Monday, March 31, 2008

What You Can Learn From Genre Writers

During my MFA program, the mere mention of "genre fiction" sent my fellow writers a-cringin'. There is a feeling of superiority that literary fiction writers have over writers who write mystery, romance, science fiction, erotica, and so on. Even most lit journals clearly specify that genre writers need not apply. I'm not defending genre writing in terms of prose or other artistic considerations (there's the lit snob in me again). But recently I was researching different drafting and editing methods online, and the best advice out there seemed to be from genre writers. Here's one good example from YA writer Holly Lisle.

In terms of productivity, genre writers have literary fiction writers beat. With the exception of a few truly exceptional literary fiction writers (Paul Auster, Don DeLillo, John Steinbeck, Charles Bukowski, Joyce Carol Oates, etc.) genre writers outproduce us about 5 to 1. You could stop me right there and try to slap me down with the "quality over quantity" argument, and in some ways you'd be right. But too often literary fiction writers look at each book as his or her magnum opus, and therefore spend 10 years writing them and often never finish them.

I think many genre writers have a healthy understanding that this is a job as well as a craft. You write a book, then try your damndest to get it published, meanwhile already starting on your second book. You could also say that it's easier for genre writers to write books fast because many write serials starring the same characters or the plots are formulaic to that genre. We lit fiction writers are not as original as we think, however. In fact, if I had a McGriddle sandwich for every "Mom with cancer" short story and half-ass metafiction novel I've read, I'd be fatter than James Gandolfini.
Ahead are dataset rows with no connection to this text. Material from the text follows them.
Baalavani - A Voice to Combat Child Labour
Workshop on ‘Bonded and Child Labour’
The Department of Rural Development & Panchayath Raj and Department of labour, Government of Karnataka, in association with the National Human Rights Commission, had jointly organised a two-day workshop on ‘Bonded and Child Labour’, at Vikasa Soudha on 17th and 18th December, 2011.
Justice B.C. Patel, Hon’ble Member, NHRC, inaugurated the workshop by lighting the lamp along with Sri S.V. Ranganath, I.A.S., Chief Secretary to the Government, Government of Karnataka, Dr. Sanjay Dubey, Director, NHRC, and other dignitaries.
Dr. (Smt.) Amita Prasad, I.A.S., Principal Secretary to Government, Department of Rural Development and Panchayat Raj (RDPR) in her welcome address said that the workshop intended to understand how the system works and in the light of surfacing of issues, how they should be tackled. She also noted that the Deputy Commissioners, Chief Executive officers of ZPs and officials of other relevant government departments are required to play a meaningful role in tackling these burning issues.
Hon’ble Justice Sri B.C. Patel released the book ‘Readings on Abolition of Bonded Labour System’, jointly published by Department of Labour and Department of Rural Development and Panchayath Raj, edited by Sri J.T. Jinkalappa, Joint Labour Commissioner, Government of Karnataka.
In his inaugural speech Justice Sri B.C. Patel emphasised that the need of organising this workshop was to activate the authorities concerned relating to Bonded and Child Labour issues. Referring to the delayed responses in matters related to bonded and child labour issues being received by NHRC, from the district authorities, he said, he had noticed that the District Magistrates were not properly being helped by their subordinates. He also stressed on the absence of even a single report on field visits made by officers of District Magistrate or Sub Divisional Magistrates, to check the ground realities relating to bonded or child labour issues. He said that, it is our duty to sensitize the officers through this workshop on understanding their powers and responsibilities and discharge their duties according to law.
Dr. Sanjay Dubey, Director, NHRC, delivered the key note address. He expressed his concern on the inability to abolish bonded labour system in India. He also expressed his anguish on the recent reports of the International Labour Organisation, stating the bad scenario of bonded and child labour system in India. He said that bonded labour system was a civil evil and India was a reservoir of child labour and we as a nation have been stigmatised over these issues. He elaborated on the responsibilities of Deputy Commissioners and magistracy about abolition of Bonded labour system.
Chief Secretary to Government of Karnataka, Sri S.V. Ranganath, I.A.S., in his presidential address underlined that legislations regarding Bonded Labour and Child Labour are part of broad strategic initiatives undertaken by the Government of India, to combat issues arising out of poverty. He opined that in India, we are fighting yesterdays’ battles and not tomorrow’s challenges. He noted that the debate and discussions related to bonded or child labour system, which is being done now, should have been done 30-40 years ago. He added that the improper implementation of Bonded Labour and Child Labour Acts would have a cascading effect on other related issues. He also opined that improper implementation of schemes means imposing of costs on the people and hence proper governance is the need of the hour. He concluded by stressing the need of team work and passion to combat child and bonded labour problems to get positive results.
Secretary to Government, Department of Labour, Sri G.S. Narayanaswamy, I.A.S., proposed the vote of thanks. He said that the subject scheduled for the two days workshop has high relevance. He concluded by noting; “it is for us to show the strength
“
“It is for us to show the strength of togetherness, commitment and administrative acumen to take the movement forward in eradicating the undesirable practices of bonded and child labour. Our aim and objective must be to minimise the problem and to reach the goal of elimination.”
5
There seems to be a healthy acceptance in the genre world that what you write will be used and eventually end up in the bargain bin or landfill--because it will. Craftspeople like woodworkers, ceramists, and jewelry makers produce artistic products, sell as many as they can, and make more. Every writing instructor will tell you that writing a lot is the only way to make you a better writer. I realized that I was writing my novel particularly slowly because I was afraid of finishing. I didn't know what was next. But after getting some good advice online, I realized that I have to finish this damn book already and start the next one.